Onun dışında oyun içinde Pınar karakterini canlandıran Ayşegül Uraz’ı tebrik etmek isterim. Oyun boyunca seyri ve değişimleri o kadar doğru ve iyi özümsenmişti ki; izlerken keyif aldım.
Oyun izlediğim gün arayla beraber tam üç saat sürdü. Bu benim için oldukça uzun bir süreydi. Oyunun tek kusurlu yanı bu. Üç saat bu oyun için fazla geldi. Normalde program kitapçığında 160 dakika yazarken 180 dakika olmasını izlediğim güne bağladım. Ancak 160 da fazla. Oyunun bazı reji değişimleri ve metin kısaltmaları ile arayla beraber iki saate düşürülebileceğine inanıyorum. Evet, süre seyircinin süreci özümsemesine, sahte bir keyifle başlayan ve aslında hepimizin sürekli yaşadığı “parti” havasından sıyrılıp sineklerle beraber güdülerimize dönüşümüze yardımcı oluyor olabilir. Ancak yine de üç saat fazla. Kimi noktalarda; hele ki psikolog olan oyuncu girdikten sonra sabrımızın aşırı şekilde zorlandığını belirtmekte fayda var. Bu konuda bir şeyler yapılması gerekiyor ne yazık ki.
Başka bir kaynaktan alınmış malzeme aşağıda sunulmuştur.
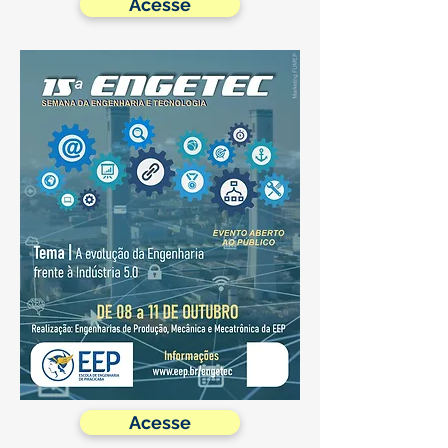
Acesse
Acesse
Sahne kullanımı, sahne yapısı ve dekor kullanımı başarılı. İkea bugünlerde alternatif tiyatrolarda bol bol reklamını yapabiliyor-artık sponsor mu olsa ne?
Ekip tiyatrosu bana doksanlardaki üniversite tiyatrolarını hatırlattı. Doksanlarda benim de genç olduğum o dönemlerde üniversite tiyatroları ekipçe üretir, ekipçe yaşar ve sonucu gözler önüne dererdi. Enerjileri değişimi sağlar, tiyatroyu geliştirirdi. Ekip’te bu havayı aldım ve umutlandım.
Bugünlerde genç yazarlar alternatif mekanlarda metinlerini seyirci ile buluşturabiliyorlar. Bu benim için kimi zaman kabusa dönüşüyor. Az önce de sözünü ettiğim gibi diziler ve Hollywood yapısı genç yazarları etkisi altına alıyor. Ucuz Avrupa filmleri taklitleri şeklinde yüzeysel ve sadece ucuz olay örgüsünün olduğu oyunlar yazılıyor. Karekterler yüzeysel, analizler zayıf, anlatım üstten ve dramaturji yok! Sanattan bihaber sadece gişe derdi. Hatta doğru sanat budur etiketiyle gişe derdi. Prodüksiyon karşıtı maskesiyle prodüksiyon! Ne kadar karmaşık olay örgüsü içerirse o kadar başarılı oyun yapıldığı sanılıyor. Ne kadar ajitasyon o kadar başarılı oyun. Ne kadar ünlü oyuncu, nedense o kadar başarılı metinli bir oyun. Ne kadar çok kitlesel seyirci o kadar başarılı oyun. Mekan oyunu başarılı kılıyor artık. Ne kadar ünlü tiyatro salonu o kadar başarılı oyun! Bu durum da oyunlara gitmeme engel oluyor. Genç yazarları istemeye istemeye desteklememeye başlıyorum. Ancak istisnalar çıkıyor. Ekip tiyatrosu bu konuda önyargılarımı kırıyor ve abartmadan söylemem gerekirse Dünya Tiyatrosu’na başarılı bir oyun metni sunmuş oluyor.
Parti’mizde bizler hayatımızı sürdürüyoruz. Ekip ise, bizleri her hafta sahneledikleri “Parti” ile bir süreliğine partimizin gerçek olmadığını hatırlatmaya çağırıyor. Mutlaka ama mutlaka izleyin!